Wednesday, June 18, 2014

Noise

It's been 6 days since I wore my hearing aid. My audi said I should go for extended times without it -- like a week or two at a time to strengthen my cochlear implanted ear. It's my summer of CI boot camp.

It's making me very grumpy. 


I can hear too many things I really don't want to hear. There's an incessant bird outside my house that chirps from sunrise to whenever I take my CI off for the night. My dog barks at the wind. My husband insists on talking to me from behind while the TV is on. People call instead of texting me. I am inundated with noise. My world is a cringe-worthy, overpowering cacophony of noise. It's driving me crazy.

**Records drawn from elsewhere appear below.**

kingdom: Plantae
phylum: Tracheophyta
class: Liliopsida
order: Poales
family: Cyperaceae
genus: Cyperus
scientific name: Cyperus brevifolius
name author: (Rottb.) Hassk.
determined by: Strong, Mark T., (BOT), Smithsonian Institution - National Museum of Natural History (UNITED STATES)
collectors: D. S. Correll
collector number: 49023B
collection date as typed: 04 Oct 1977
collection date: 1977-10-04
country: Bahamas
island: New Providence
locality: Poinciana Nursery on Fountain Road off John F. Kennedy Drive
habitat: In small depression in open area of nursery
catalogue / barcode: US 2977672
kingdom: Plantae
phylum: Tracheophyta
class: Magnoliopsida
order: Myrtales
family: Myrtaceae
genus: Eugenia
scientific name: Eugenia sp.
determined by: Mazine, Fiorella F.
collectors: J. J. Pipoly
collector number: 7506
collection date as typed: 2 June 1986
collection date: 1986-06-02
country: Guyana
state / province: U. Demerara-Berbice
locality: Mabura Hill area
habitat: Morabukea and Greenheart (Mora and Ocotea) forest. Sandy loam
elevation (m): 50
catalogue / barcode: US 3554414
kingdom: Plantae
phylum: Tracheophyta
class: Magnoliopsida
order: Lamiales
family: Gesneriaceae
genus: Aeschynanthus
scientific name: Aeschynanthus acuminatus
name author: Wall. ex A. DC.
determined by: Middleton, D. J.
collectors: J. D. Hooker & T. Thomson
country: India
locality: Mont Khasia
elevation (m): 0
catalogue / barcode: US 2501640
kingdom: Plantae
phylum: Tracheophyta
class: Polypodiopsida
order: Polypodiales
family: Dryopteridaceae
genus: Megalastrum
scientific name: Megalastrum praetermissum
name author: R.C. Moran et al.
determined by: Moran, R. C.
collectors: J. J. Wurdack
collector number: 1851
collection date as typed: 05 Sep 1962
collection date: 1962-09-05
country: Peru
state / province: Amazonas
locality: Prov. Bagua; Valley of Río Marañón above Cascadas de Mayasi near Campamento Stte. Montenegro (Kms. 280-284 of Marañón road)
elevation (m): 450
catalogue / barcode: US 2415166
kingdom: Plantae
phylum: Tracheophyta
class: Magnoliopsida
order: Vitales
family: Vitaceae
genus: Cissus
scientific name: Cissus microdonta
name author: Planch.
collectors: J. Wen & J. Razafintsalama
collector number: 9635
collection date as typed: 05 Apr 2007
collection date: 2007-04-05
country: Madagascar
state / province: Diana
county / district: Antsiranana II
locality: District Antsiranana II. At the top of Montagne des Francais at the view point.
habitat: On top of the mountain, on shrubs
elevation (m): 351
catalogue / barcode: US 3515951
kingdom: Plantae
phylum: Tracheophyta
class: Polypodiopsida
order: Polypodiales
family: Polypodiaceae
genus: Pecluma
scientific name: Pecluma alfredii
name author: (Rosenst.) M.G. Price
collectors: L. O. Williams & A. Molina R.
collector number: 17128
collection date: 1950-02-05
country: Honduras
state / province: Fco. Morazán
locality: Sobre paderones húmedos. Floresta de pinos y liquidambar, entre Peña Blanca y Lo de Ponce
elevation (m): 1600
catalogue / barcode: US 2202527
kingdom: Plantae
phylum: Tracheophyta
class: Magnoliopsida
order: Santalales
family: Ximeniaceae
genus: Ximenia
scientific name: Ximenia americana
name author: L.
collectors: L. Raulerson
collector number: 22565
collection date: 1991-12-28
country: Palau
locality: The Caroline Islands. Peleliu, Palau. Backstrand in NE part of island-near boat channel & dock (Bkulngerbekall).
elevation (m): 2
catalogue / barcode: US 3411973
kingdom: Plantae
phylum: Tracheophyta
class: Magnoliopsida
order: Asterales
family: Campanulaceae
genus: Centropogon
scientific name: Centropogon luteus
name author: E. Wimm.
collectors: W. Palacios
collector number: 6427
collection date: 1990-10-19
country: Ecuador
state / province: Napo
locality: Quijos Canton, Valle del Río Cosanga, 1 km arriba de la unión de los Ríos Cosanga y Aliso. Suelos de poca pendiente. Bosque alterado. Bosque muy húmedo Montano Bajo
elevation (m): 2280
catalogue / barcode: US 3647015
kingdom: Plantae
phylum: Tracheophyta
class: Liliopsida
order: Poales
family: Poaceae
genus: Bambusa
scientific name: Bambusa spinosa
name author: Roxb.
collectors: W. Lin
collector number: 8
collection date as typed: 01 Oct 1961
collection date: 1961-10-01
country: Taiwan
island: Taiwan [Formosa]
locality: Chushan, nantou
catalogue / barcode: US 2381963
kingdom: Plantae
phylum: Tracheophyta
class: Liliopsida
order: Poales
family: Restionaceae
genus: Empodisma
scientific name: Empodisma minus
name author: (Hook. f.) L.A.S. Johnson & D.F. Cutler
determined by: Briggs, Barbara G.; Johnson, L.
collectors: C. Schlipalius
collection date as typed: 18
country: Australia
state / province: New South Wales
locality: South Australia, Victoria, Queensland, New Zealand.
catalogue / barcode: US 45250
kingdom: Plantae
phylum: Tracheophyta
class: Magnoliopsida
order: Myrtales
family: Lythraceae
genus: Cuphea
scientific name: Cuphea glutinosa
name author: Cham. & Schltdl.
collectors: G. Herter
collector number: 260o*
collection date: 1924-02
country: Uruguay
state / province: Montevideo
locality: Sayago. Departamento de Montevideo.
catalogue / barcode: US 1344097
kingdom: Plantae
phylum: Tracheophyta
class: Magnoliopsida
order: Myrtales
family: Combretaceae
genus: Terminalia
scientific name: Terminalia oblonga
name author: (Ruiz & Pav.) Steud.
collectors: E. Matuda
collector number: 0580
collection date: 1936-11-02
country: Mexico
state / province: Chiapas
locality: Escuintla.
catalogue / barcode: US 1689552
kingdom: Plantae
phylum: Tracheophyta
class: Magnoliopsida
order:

But I can't hear the things I want to hear. Correction - I don't understand the things I want to hear. I've found myself apologizing to people again. "I'm sorry. What did you say?"

I'm grumpy. And I have a headache. So I yelled at the dog for getting in my way while I was watering my garden. I ignored the clerk in the store when I think she asked if I needed help. I snapped at my husband when he asked me what I was going to do for dinner. I turned off the blaring TV. And I put my CI in its case.

Virtual silence. (My good ear is very bad.) No one said this road would be easy. But I wish it were a little smoother.

This world is too noisy. I want to hear. But I don't like the noise.